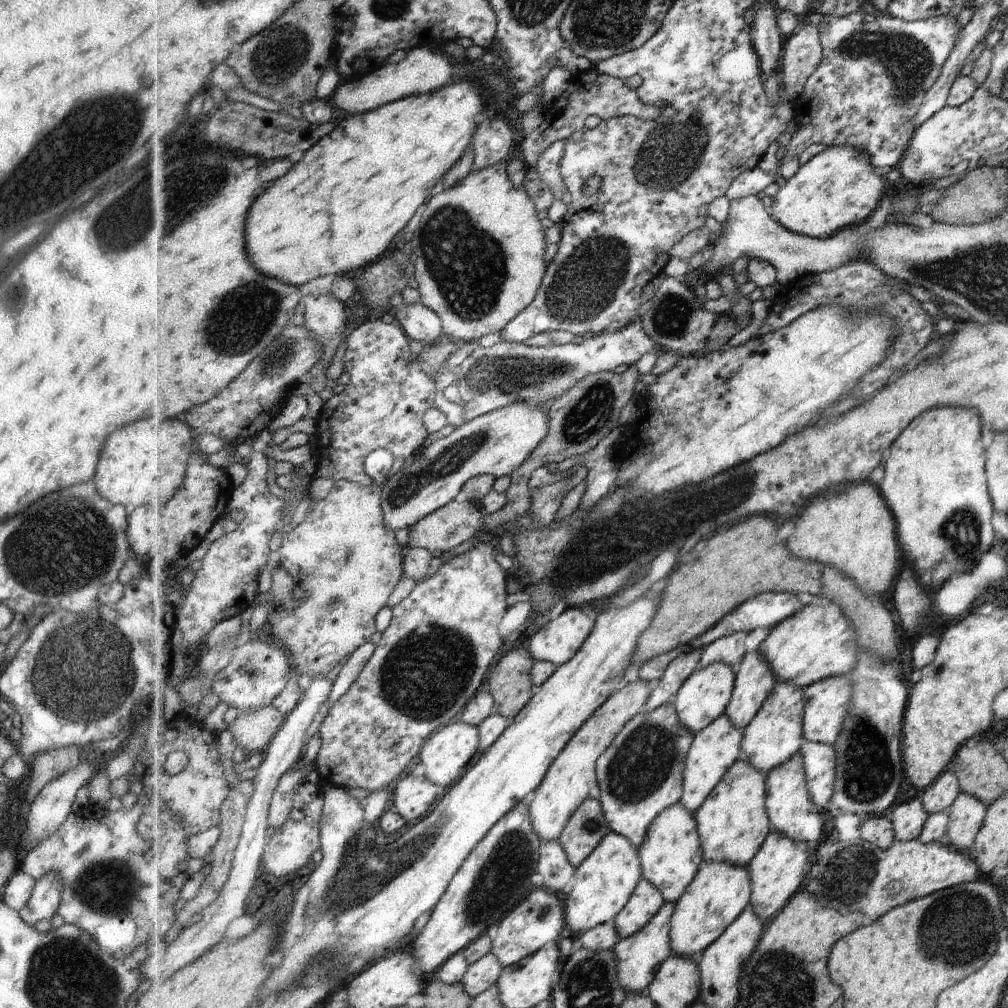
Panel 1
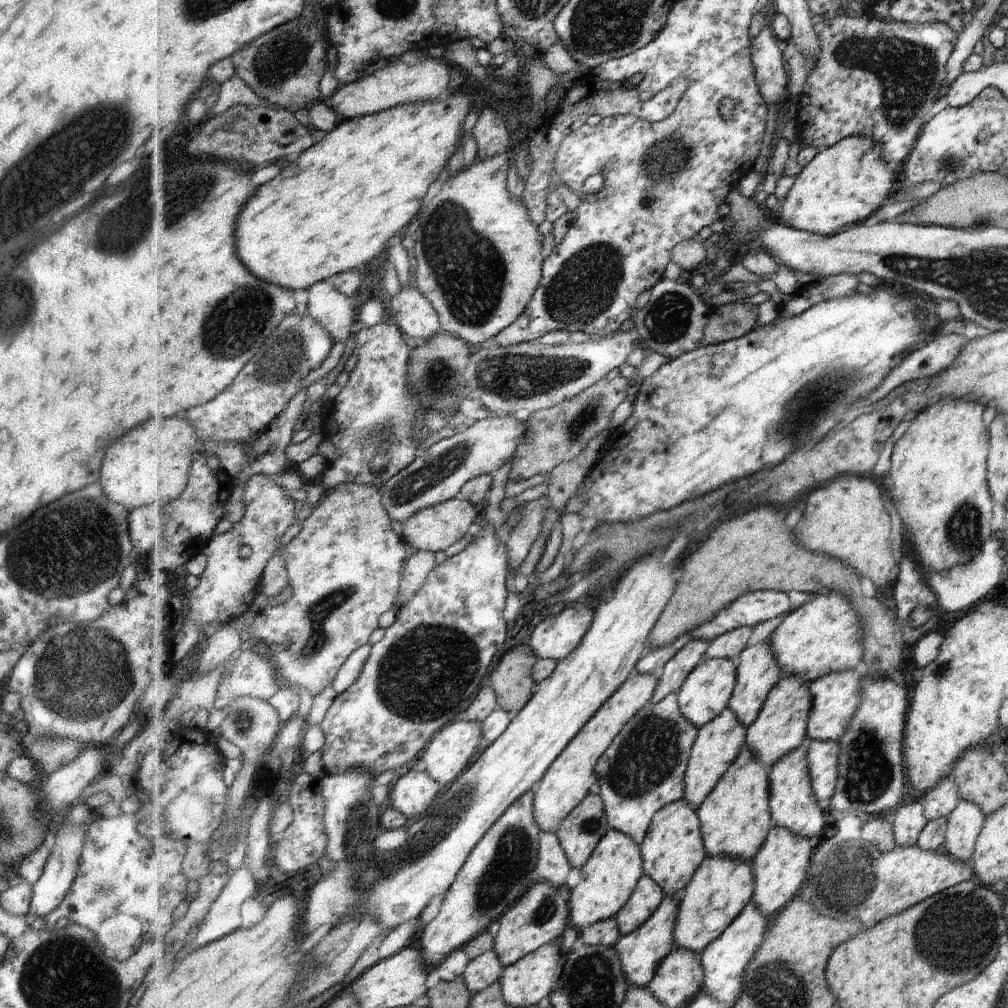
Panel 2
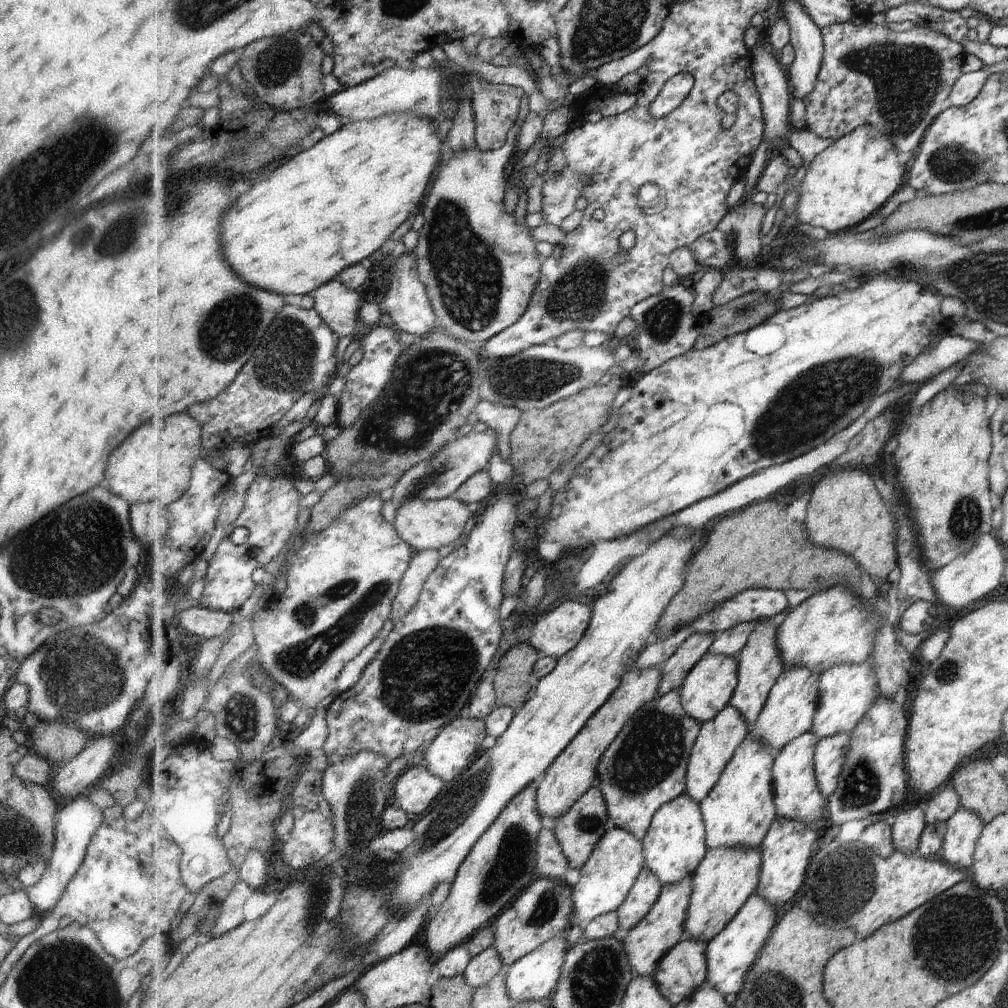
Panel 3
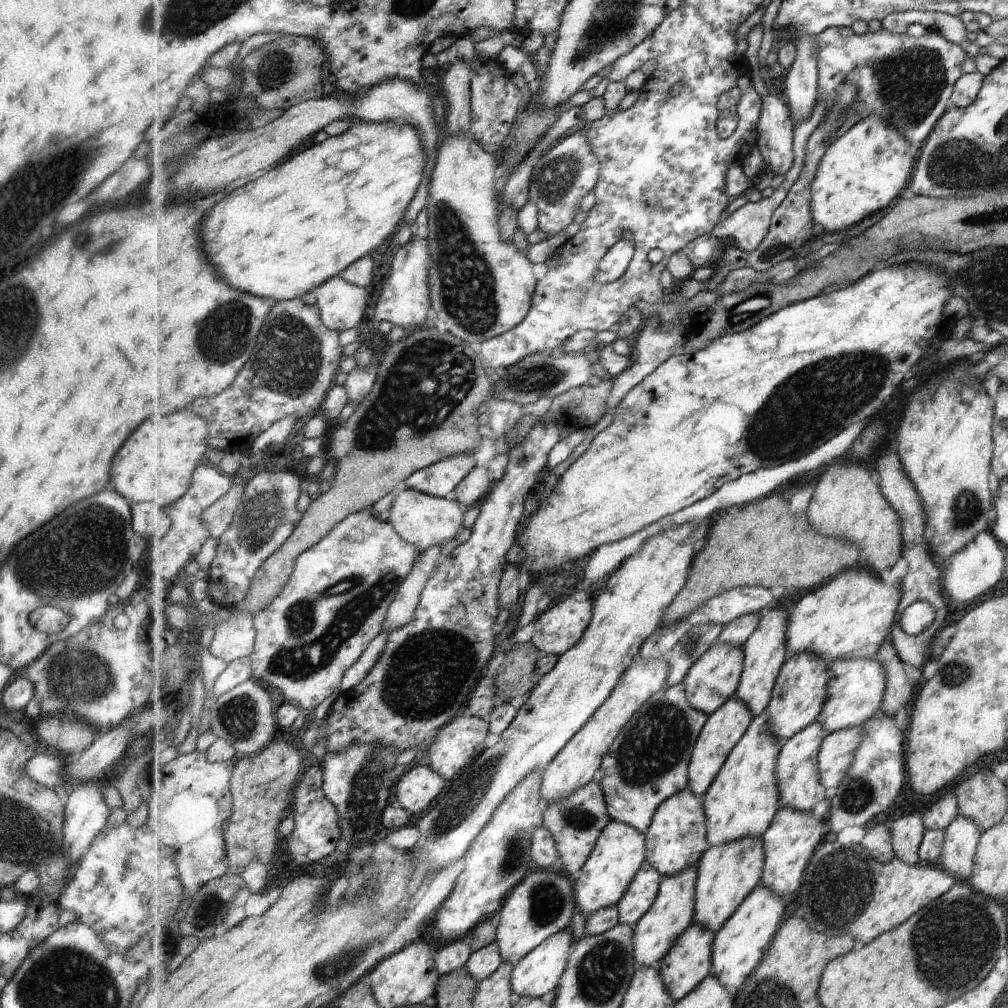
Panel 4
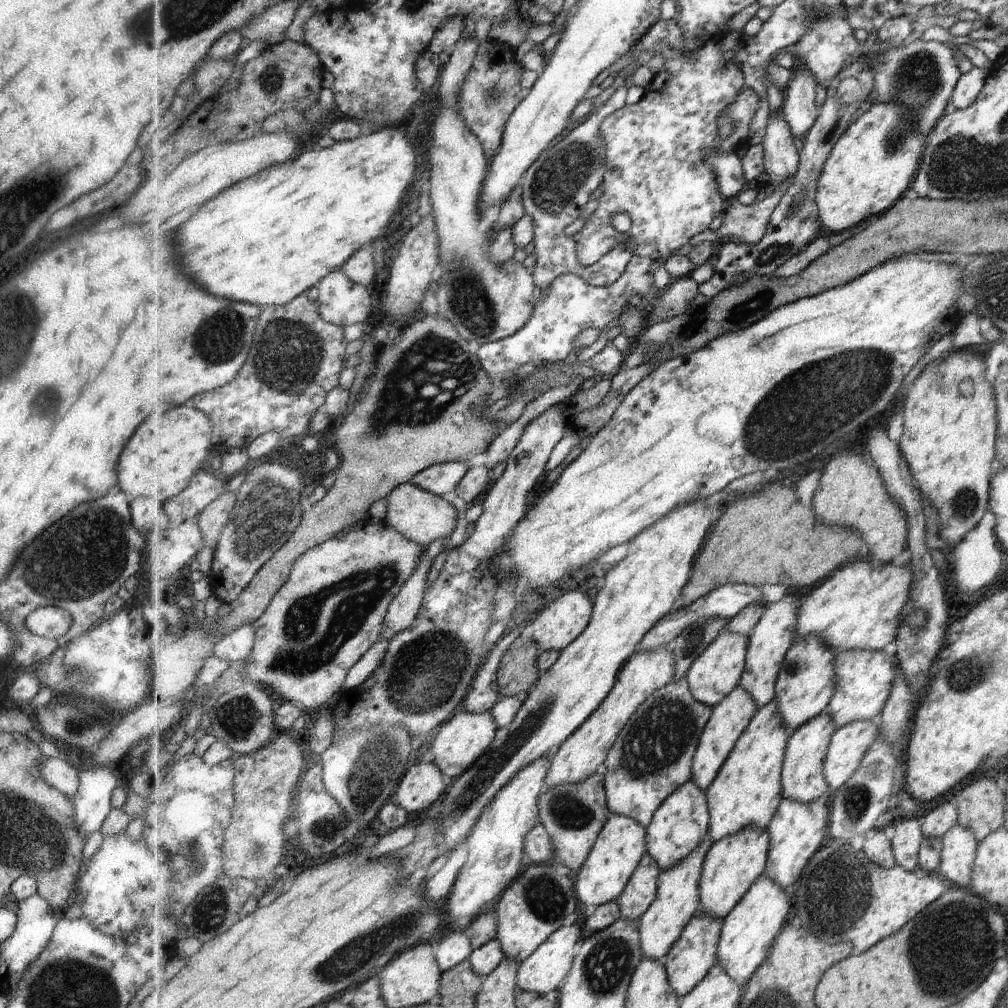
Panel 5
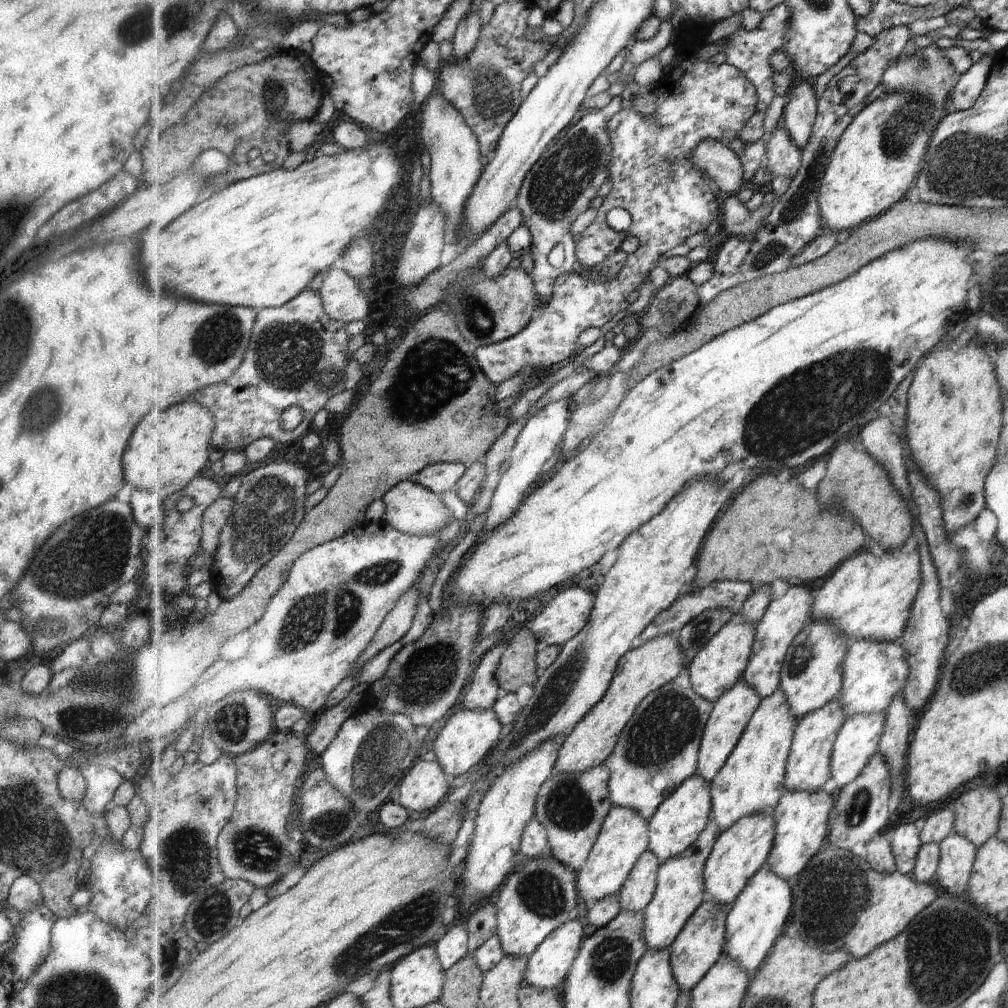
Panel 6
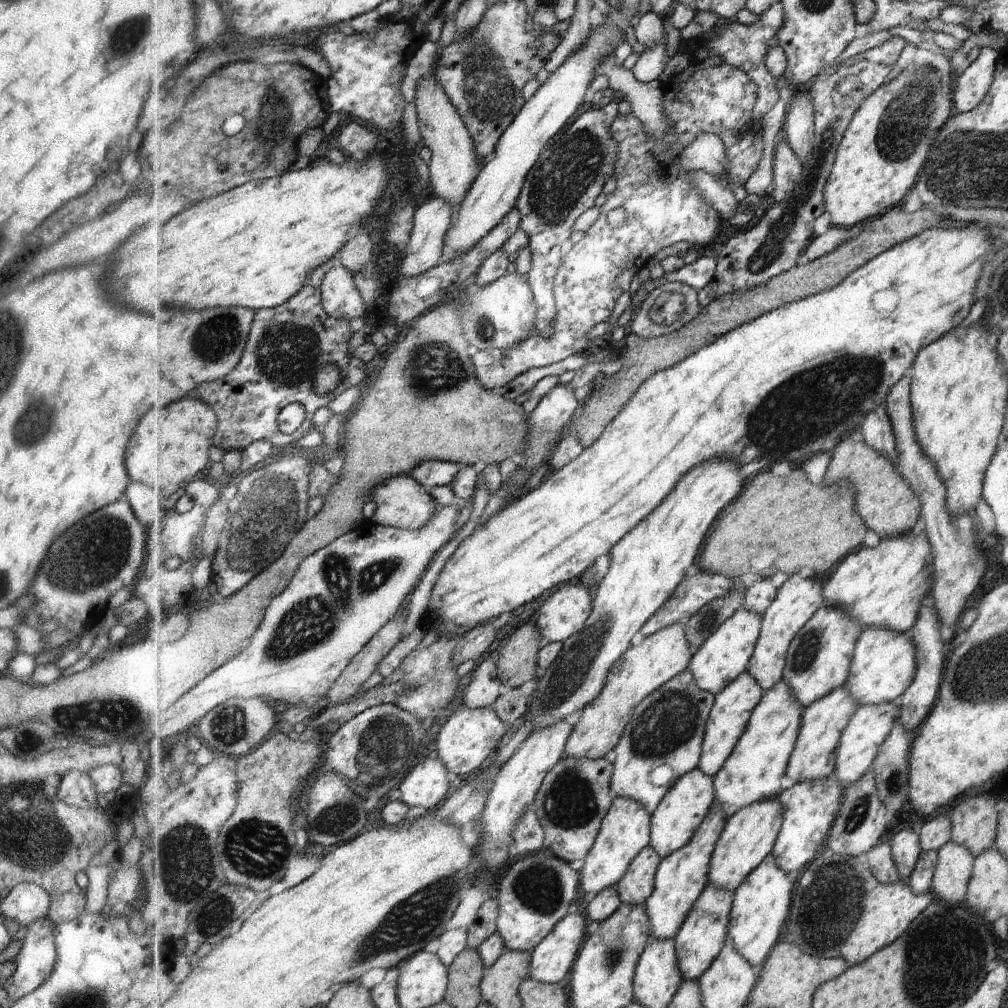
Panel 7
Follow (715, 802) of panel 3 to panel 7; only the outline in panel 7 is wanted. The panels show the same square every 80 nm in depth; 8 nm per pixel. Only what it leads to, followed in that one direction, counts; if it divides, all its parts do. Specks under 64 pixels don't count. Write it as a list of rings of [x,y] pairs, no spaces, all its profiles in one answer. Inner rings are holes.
[[[785,679],[770,691],[764,691],[738,746],[714,777],[716,801],[723,805],[728,818],[750,804],[781,796],[788,784],[788,764],[802,730],[803,710],[795,691]]]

* What the task asks
Write the data out again exactly, but without its images.

* Answer
Panel 1
Panel 2
Panel 3
Panel 4
Panel 5
Panel 6
Panel 7
Follow (715, 802) of panel 3 to panel 7; only the outline in panel 7 is wanted. The panels show the same square every 80 nm in depth; 8 nm per pixel. Only what it leads to, followed in that one direction, counts; if it divides, all its parts do. Specks under 64 pixels don't count. Write it as a list of rings of [x,y] pairs, no spaces, all its profiles in one answer. Inner rings are holes.
[[[785,679],[770,691],[764,691],[738,746],[714,777],[716,801],[723,805],[728,818],[750,804],[781,796],[788,784],[788,764],[802,730],[803,710],[795,691]]]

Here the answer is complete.